L’AREFH NORD existe depuis 2016, elle regroupe une vingtaine de femmes de Béthune à Dunkerque en passant par Lille, dont la moitié est en fauteuil roulant ou avec cannes et l’autre moitié est valide. A mon étonnement, Céline me répond que toutes ces personnes sont à cent mille lieux des canons de beauté de la mode et qu’elle prône au sein même de son association l’expérience de la diversité, la différence, le vivre-ensemble. C’est en changeant le regard que nous avons les uns sur les autres que les choses avanceront. « La différence peut faire peur, mais lorsque l’on gratte, on se rend compte qu’on est tous pareils ! Ce sont toutes nos différences qui font la richesse de la société. »

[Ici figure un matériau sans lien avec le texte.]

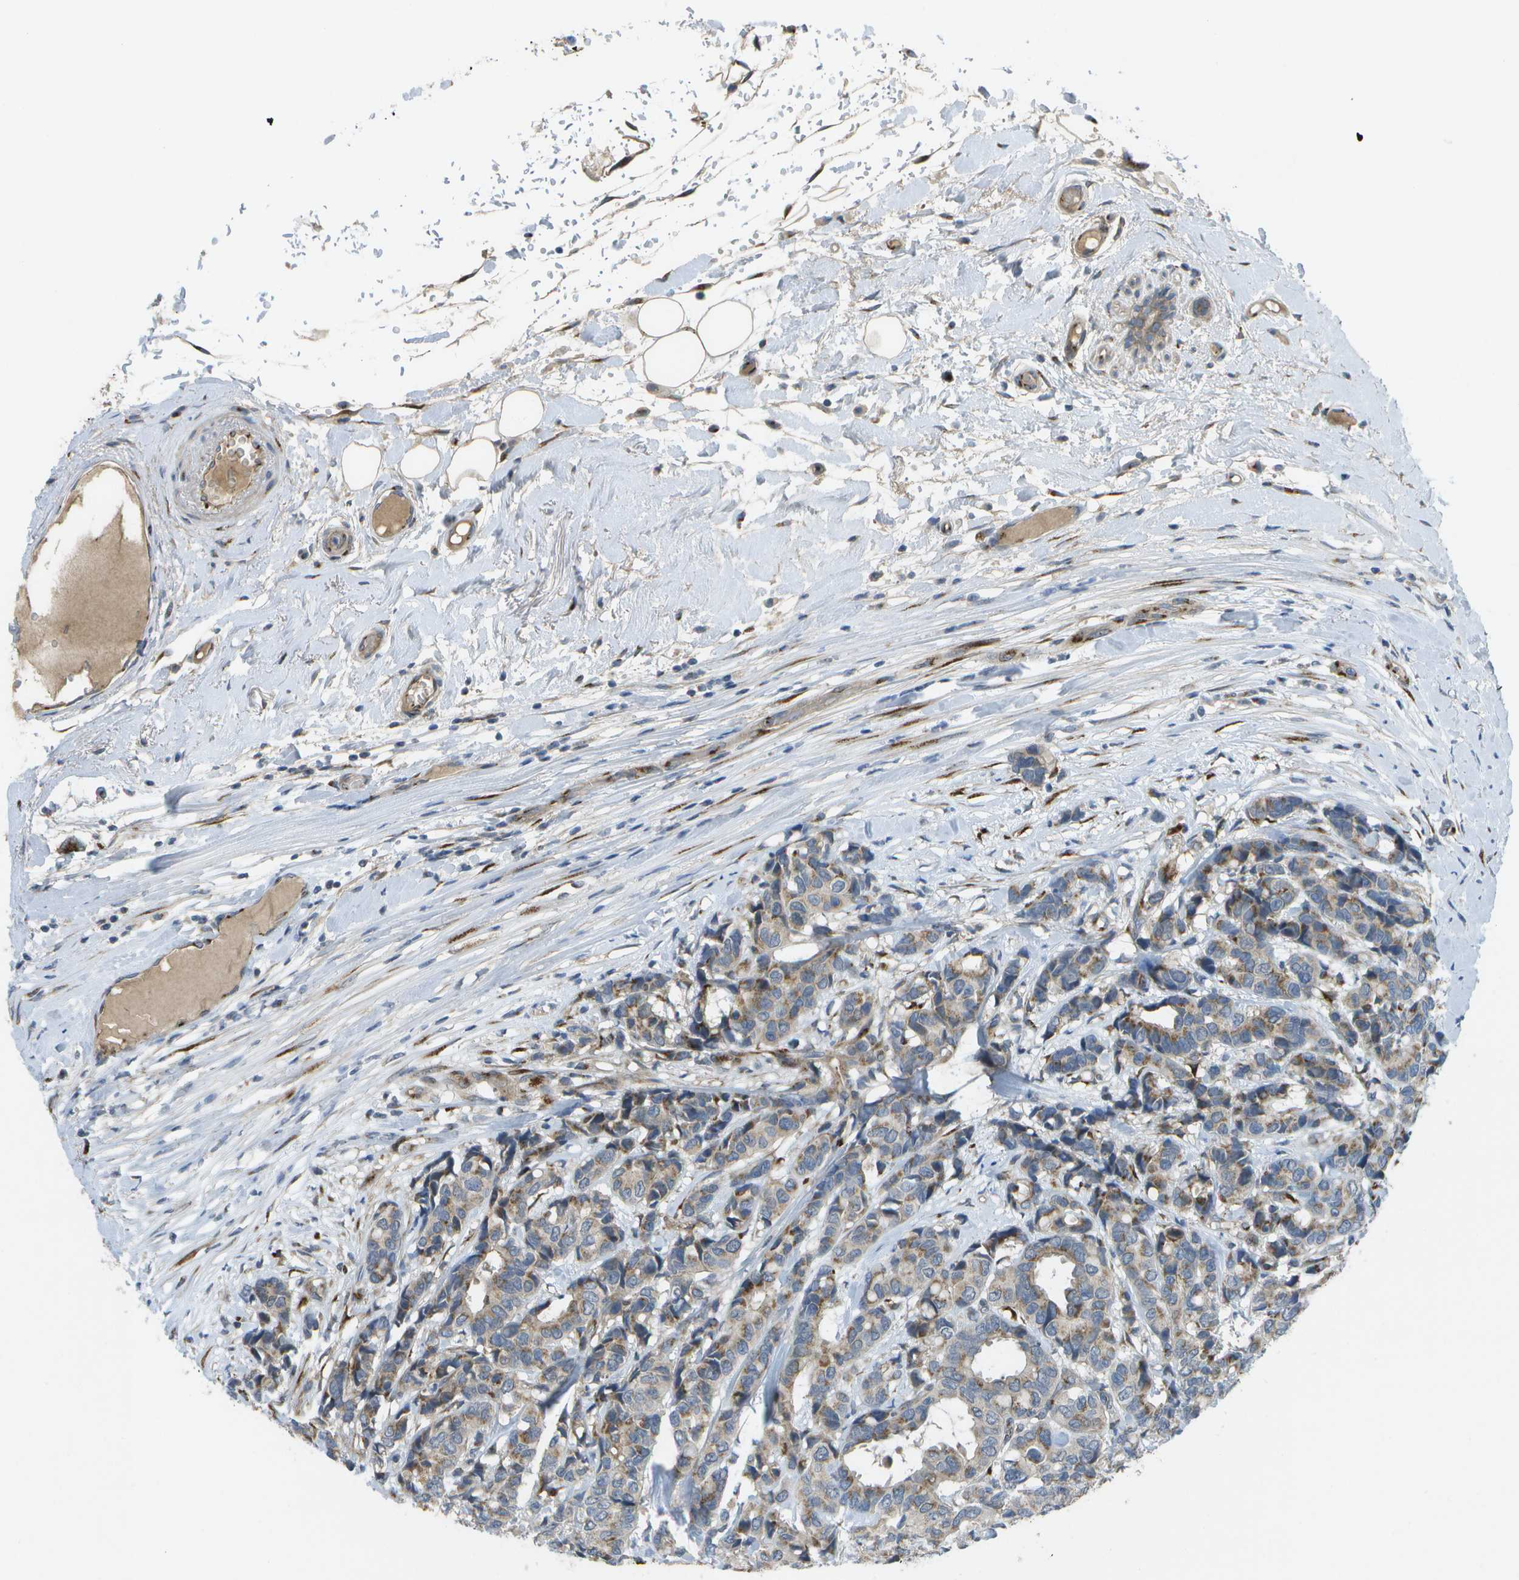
{"staining": {"intensity": "weak", "quantity": ">75%", "location": "cytoplasmic/membranous"}, "tissue": "breast cancer", "cell_type": "Tumor cells", "image_type": "cancer", "snomed": [{"axis": "morphology", "description": "Duct carcinoma"}, {"axis": "topography", "description": "Breast"}], "caption": "Protein staining by immunohistochemistry (IHC) displays weak cytoplasmic/membranous positivity in approximately >75% of tumor cells in breast cancer (infiltrating ductal carcinoma).", "gene": "QSOX2", "patient": {"sex": "female", "age": 87}}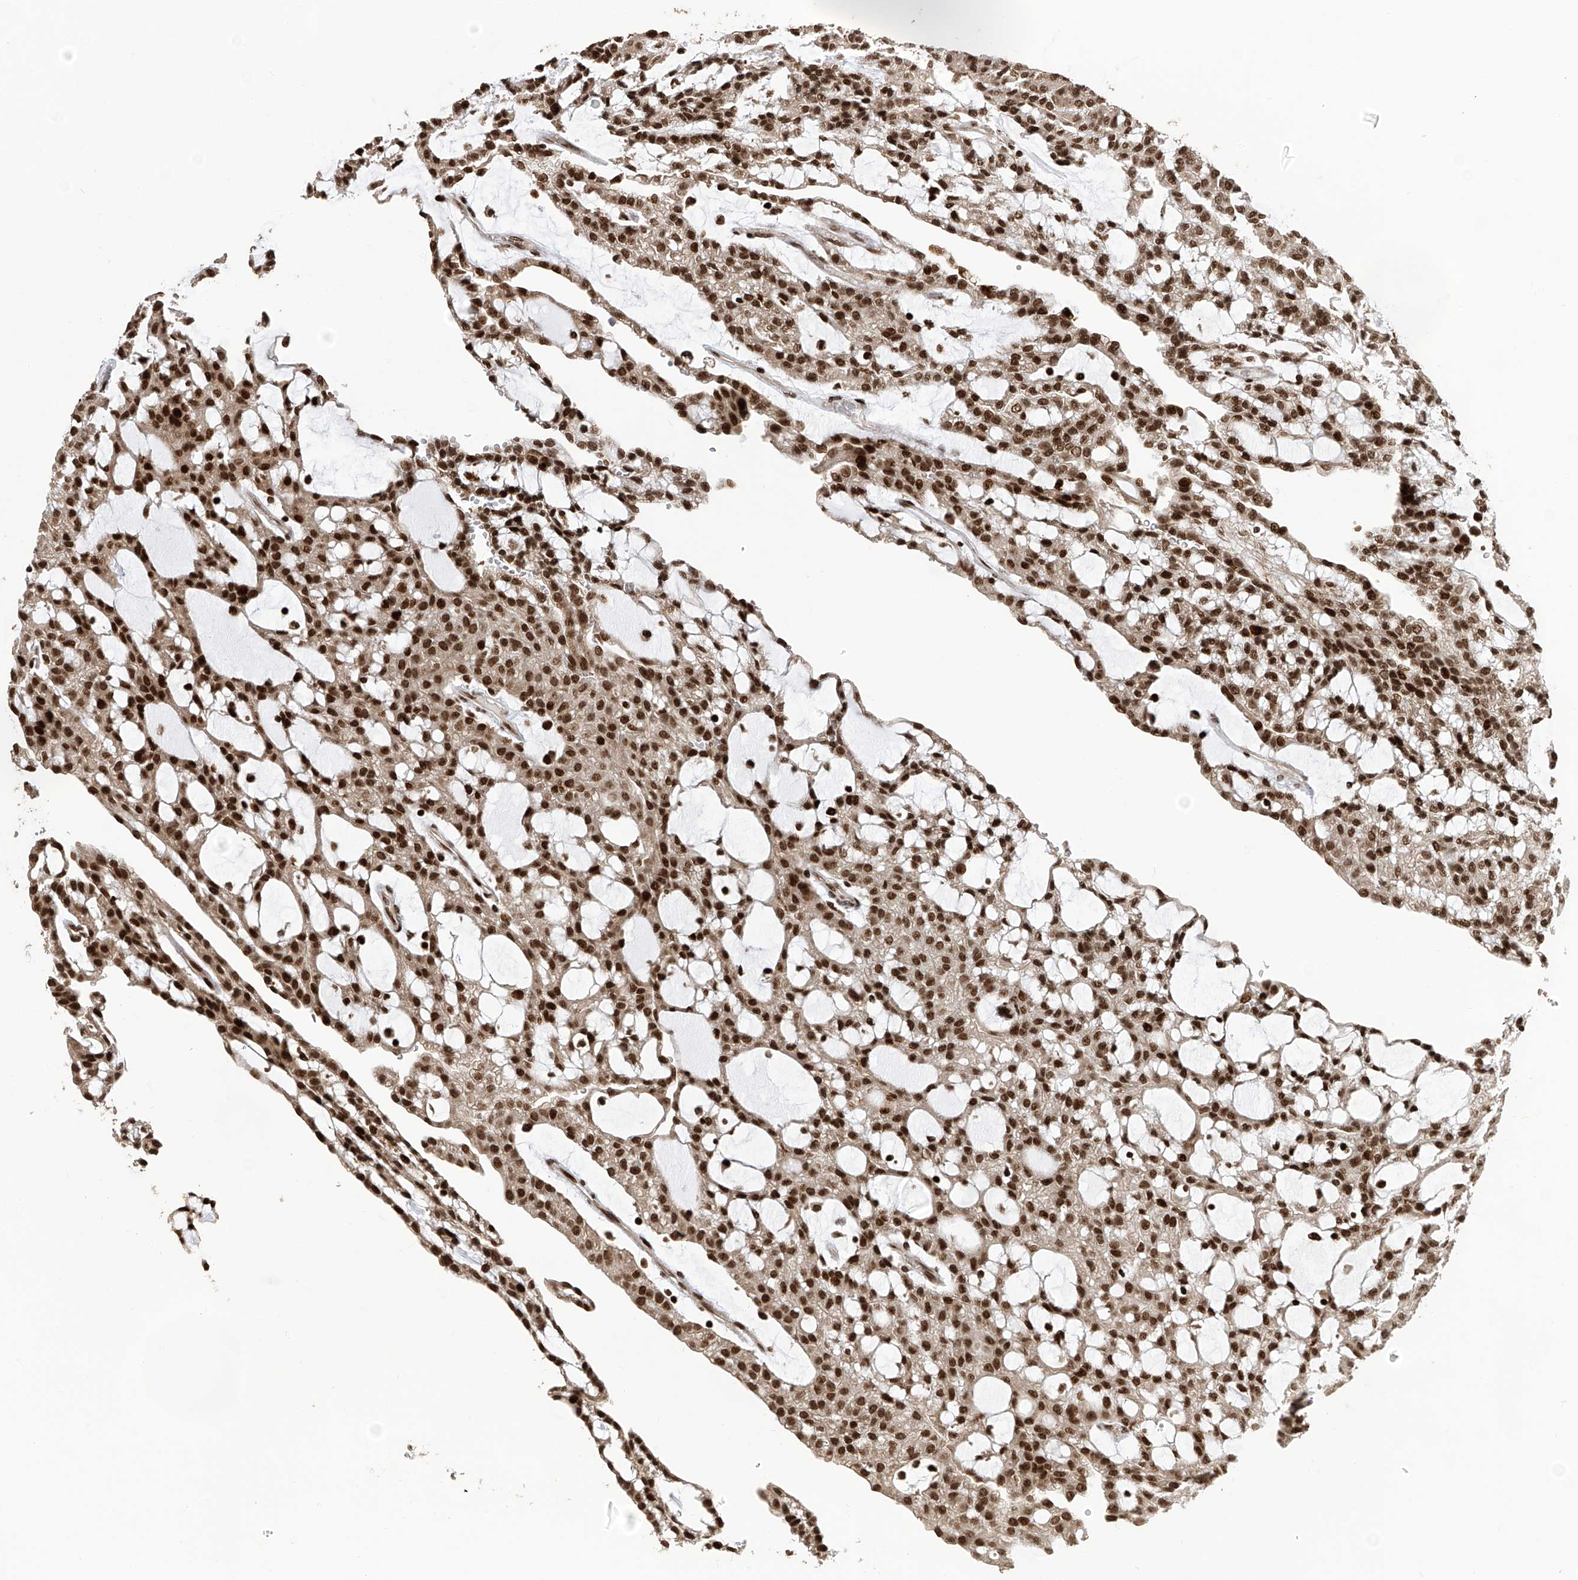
{"staining": {"intensity": "strong", "quantity": ">75%", "location": "nuclear"}, "tissue": "renal cancer", "cell_type": "Tumor cells", "image_type": "cancer", "snomed": [{"axis": "morphology", "description": "Adenocarcinoma, NOS"}, {"axis": "topography", "description": "Kidney"}], "caption": "Renal cancer (adenocarcinoma) stained with DAB immunohistochemistry (IHC) demonstrates high levels of strong nuclear positivity in approximately >75% of tumor cells.", "gene": "PAK1IP1", "patient": {"sex": "male", "age": 63}}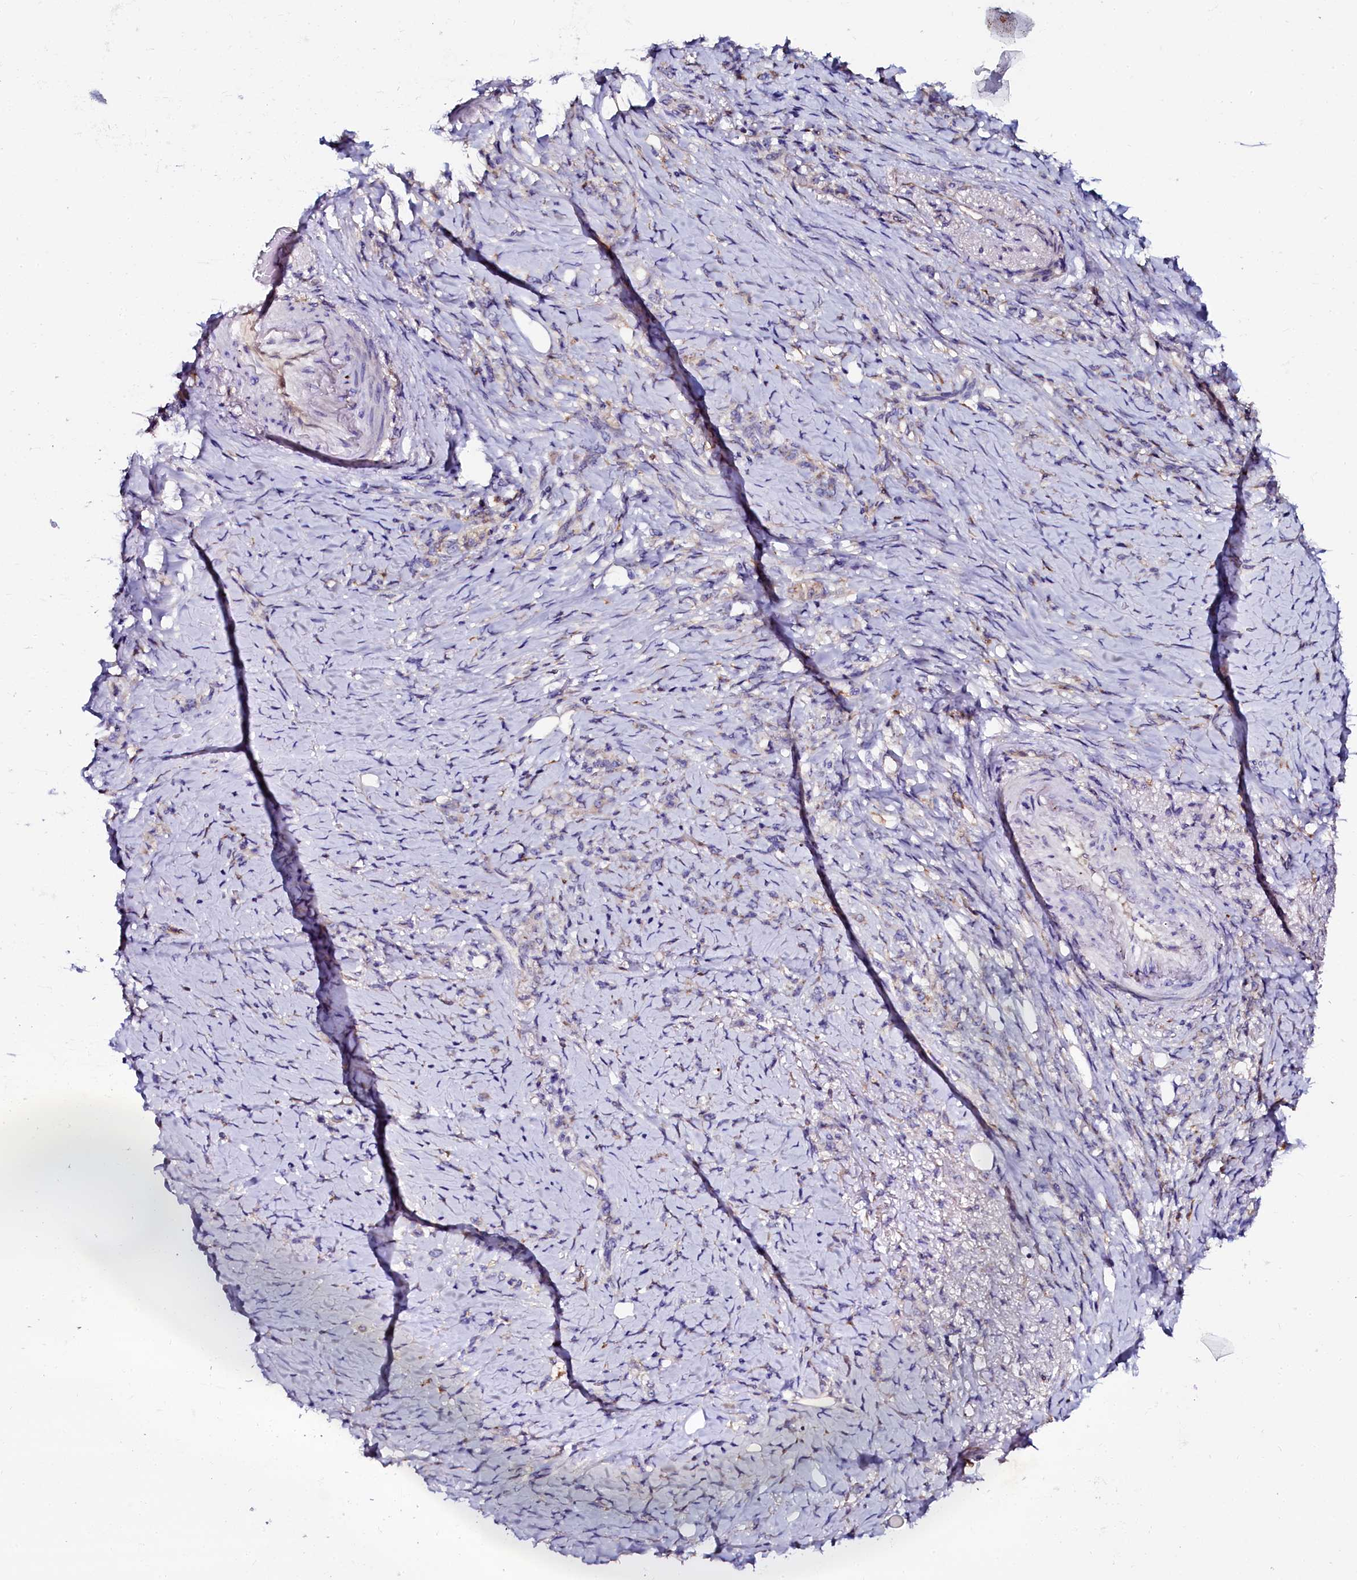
{"staining": {"intensity": "weak", "quantity": "<25%", "location": "cytoplasmic/membranous"}, "tissue": "stomach cancer", "cell_type": "Tumor cells", "image_type": "cancer", "snomed": [{"axis": "morphology", "description": "Adenocarcinoma, NOS"}, {"axis": "topography", "description": "Stomach"}], "caption": "IHC of stomach adenocarcinoma demonstrates no positivity in tumor cells.", "gene": "OTOL1", "patient": {"sex": "female", "age": 79}}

Même si l’association n’a pour l’instant q’une seule année d’existence, ses projets sont déjà riches. Elle organise et participe à des défilés de mode. Par exemple, l’AREFH NORD participera fin 2017, comme en 2016, au salon AUTONOMIC à Lille Grand Palais. L’association vient d’organiser le vernissage d’une exposition photographique qui est le début d’une aventure itinérante. Ce projet a pour objectif de montrer que la femme handicapée n’est pas celle que l’on croit. 15 femmes handicapées ont participé à ce projet qui comporte 30 photographies, 2 images par femme : l’une montre la personne dans toute sa beauté et sa féminité, et l’autre donne à penser que la femme n’est pas seulement une enveloppe plastique mais aussi un être qui a des passions, un travail, une vie. Imaginez le chemin que ces femmes ont dû parcourir pour oser montrer à un photographe ce handicap avec lequel elles vivent parfois mal.
« Le changement viendra de la société, pas des politiques. »
Je questionne Céline sur son combat. « Les gens manquent d’information. Ils ont des idées préconçues, et pour cette raison, sont maladroits et font très mal. Par exemple, dernièrement je faisais mes courses dans un supermarché. A la caisse, dans la queue, une femme devant moi me regardait avec insistance. Elle m’a littéralement pris mon panier des mains pour déposer tous mes articles sur le tapis ! Je sais que cela partait d’un bon sentiment, mais je suis tout à fait autonome ! Les gens réagissent comme ils croient être bien, mais ce n’est tout simplement parfois pas à propos ! »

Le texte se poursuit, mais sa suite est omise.